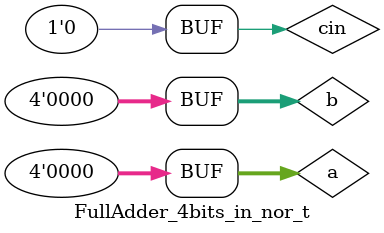
<source format=v>
`timescale 1ns/1ps

module FullAdder_4bits_in_nor_t;
parameter SIZE = 4;
reg [SIZE-1:0] a = 4'b0;
reg [SIZE-1:0] b = 4'b0;
reg [0:0 ]cin = 1'b0;
wire [SIZE-1:0] sum;
wire cout;

FullAdder_4bits_in_nor fa_4bits_in_nor (
    .sum(sum),
    .cout(cout),
    .a(a),
    .b(b),
    .cin(cin)
);

initial begin 
    repeat (2 ** 4) begin
        #1 a = a + 1'b1; b = 4'b0;
        repeat (2 ** 4) begin
            #1 b = b + 1'b1;
            #1 cin = cin + 1'b1;
        end
    end
end

endmodule
</source>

**Work request:** The lines sought are those in the data above that include the string "SIZE"; copy each one.

**Solved problem:**
parameter SIZE = 4;
reg [SIZE-1:0] a = 4'b0;
reg [SIZE-1:0] b = 4'b0;
wire [SIZE-1:0] sum;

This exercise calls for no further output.